Good news, Independent Voters of America — Congress is back to work in Washington D.C. this week after another (five week long) vacation! Or as Scott Wong of Politico phrased it — “Lawmakers get back to doing nothing.”
“With the convention pomp and pageantry over, another production now begins on Capitol Hill — this one featuring meaningless show votes and theatrical hearings… House Judiciary Committee Chairman Lamar Smith (R-Texas) will hold an oversight hearing this week titled: The Obama Administration’s Abuse of Power. House GOP leaders will try to pass a bill to roll back automatic defense cuts — a bid to undo a law many of them supported in the first place… And Senate Minority Leader Mitch McConnell (R-Ky.) will continue to push a central plank of the Romney-Ryan campaign: a vote to repeal President Barack Obama’s health care law. Democrats will engage in the game, too, putting up jobs bills that have no Republican support and little chance of passing.”
With pressing issues like the unfinished Farm Bill in the face of this summer’s awful drought, the looming “fiscal cliff,” a possible further downgrade of the country’s credit rating, and figuring out what to do about the Bush era tax cuts, one would expect Congress would finally want to… do something now that they’re back in the Capitol… right? One would think that Obama might have called up John Boehner for a preliminary chat, or that Harry Reid and Boehner might be beginning talks to reach a deficit deal and avoid a repeat of the ‘debt ceiling debacle of 2011?’ No. Not in an election year when there are politics to be played, reported Jake Sherman and John Allen earlier this week:
“Boehner and Reid haven’t had any recent talks about the fiscal cliff. The last time they spoke in person was in June, when they negotiated a deal on the highway bill, according to an aide. The pending budget cuts, known as “sequestration,” weren’t on the agenda, and neither were the expiring tax cuts. Likewise, Obama and Boehner haven’t huddled since May 16, when congressional leadership snacked on Taylor Gourmet sandwiches at the White House.”

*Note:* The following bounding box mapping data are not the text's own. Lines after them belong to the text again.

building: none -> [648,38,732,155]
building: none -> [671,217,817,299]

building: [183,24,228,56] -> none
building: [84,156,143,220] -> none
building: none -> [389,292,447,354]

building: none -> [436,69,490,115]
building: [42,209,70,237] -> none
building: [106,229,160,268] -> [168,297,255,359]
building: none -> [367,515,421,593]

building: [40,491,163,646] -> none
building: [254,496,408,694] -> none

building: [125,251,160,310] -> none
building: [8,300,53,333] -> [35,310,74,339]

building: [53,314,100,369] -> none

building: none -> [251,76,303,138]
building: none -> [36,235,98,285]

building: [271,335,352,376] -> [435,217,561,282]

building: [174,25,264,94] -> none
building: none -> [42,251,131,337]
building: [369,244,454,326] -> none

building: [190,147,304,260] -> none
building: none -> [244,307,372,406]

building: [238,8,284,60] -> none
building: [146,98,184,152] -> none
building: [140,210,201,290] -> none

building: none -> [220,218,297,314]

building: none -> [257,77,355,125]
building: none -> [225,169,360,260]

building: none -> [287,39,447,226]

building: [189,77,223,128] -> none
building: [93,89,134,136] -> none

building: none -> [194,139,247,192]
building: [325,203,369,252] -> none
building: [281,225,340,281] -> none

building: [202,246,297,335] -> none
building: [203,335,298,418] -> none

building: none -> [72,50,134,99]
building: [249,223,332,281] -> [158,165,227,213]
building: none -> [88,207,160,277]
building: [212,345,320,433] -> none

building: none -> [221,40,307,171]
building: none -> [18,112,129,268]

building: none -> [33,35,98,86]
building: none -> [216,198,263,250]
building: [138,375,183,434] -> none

Here’s a reality check: in place of getting actually getting anything done before November 6, 2012, we can instead expect our elected officials in Washington D.C. to try and hold onto their jobs for two, four, or six more years, and in any way they know how. In fact, The Hill reported that lawmakers may only be in D.C. through the end of next week before they leave to get an early start on the campaign trail. So with just one week left before lawmakers recess and don’t return until the “lame duck” session, it’s not realistic to expect our 112th Congress to get anything done. And just imagine if after November 6, if Obama is reelected and the Republican House holds onto a majority? Old wounds might be temporarily patched up, but gridlock and inaction will most likely continue to rule the day, and sadly, there’s so much more that the 112th (and future 113th) Congress have to take care of, reports the Washington Post:
“Other pressing issues for the lame-duck session include averting an almost 30 percent cut in doctors’ Medicare fees, the food and farm bill, passing the annual Pentagon policy bill, a Russia free-trade bill and legislation to overhaul the U.S. Postal Service, which is losing $25 million a day. Congressional inaction would mean that the Postal Service would default on a $5.5 billion payment into its pension fund that’s due at the end of the month.”
Unfortunately, the lack of Congressional action so far this week on all of the above issues has signaled that both Congress and our President are more concerned with their own job security than responsibility the job itself, governing. As an independent voter in November, remember to hold your own elected officials responsible and accountable for the gridlock and lack of action in Washington D.C. Keep them in or vote them out, but either way, make your own voice heard.